If successful, the use of Cypher’s proprietary technology to pinpoint such “functional variants” could enable a drug maker to meet its end-point goals in late-stage clinical trials with far fewer patients, Cypher COO Adam Simpson said yesterday. The potential savings could be huge.
Genetic variation accounts for widely varying response rates that patients show to prescription drugs. As a result, doctors often prescribe a variety of drugs through a trial and error process until they see the appropriate patient response.
Unfortunately, at least a third of the money spent on prescription drugs in the United States is wasted, according to a 2012 study co-authored by Eric Topol, a Cypher Genomics co-founder and a prominent scientific advocate for using a patient’s own genomic data to determine the optimal drug therapy. Topol, who is a San Diego cardiologist, genomic researcher, and director of the Scripps Translational Science Institute (among other things), contends that wasteful patient spending on prescribed drugs that are ineffective or even harmful amounts to more than $100 billion a year in the United States alone.
As co-author Andrew Harper and Topol wrote:
Perhaps the best example of both waste and missed opportunity can be found with the three top-grossing prescription drugs worldwide; TNF α-receptor inhibitors (etanercept (Enbrel), infliximab (Remicade) and adalimumab (Humira)), are used in the treatment of rheumatoid arthritis with aggregate sales of nearly $30 billion. However, these three specific biological agents cost more than $15,000 per patient annually and only 40 percent of individuals respond to treatment.
“What we’re trying to do at Cypher is enable that type of companion diagnostics,” Simpson said, referring to diagnostic tests, including genome sequencing, that identify biomarkers that can be used to determine which patients could be helped by a particular drug and which would not.
While Cypher has conducted genome analytics in previous pharmaceutical studies, Simpson said Cypher’s collaboration with Celgene would be its first official study done with a major pharma. So how much savings could a pharmaceutical realize by using Cypher’s analytics?
Simpson said a study that applied the potential benefits of Cypher’s technology to the actual late-stage trial done for the prostate drug finasteride suggests that Merck could have saved as much as $211 million. That’s because Cypher’s analytics would have reached valid findings with about 1,000 patients instead of the 8,000-plus patients that Merck actually enrolled.
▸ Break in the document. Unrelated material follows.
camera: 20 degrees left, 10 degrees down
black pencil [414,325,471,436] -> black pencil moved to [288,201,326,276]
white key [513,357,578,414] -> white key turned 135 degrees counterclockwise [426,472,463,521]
The same study said a late-stage trial for the diabetes drug metformin, conducted with about 3,000 patients, could have been done with less than 1,000 with Cypher’s technology—at an estimated savings of about $63 million.
Simpson declined to discuss the financial terms of Cypher’s partnership with Celgene, saying he would not comment on their relationship beyond the press release.
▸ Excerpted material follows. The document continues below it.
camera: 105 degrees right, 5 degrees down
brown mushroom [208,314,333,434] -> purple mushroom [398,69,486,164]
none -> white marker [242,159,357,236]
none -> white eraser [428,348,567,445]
Cypher Genomics developed Coral, its proprietary, high-speed information technology to annotate and analyze the computerized data generated by so-called next-generation genome sequencing machines like Illumina’s HiSeq X Ten. The company also has developed Mantis, a software-as-a-service offering that uses its core genome interpretation technology to identify genetic variants among patients whose genomes have been sequenced.
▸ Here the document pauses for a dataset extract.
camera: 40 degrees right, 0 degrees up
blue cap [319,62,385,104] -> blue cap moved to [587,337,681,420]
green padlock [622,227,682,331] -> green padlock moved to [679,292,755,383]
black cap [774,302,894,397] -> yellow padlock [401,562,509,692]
According to Cypher, manual processes for interpreting genomic data are prohibitively slow and costly (estimated at about $15,000 per genome).
Cypher says its automated genome interpretation technology can quickly identify genetic markers and their contribution to therapeutic responses and disease management. In today’s statement, the company quotes Cypher CEO Ashley Van Zeeland as saying, “Cypher has shown through multiple validation studies that our Coral technology can find novel biomarker signatures in genomic data from small clinical studies.”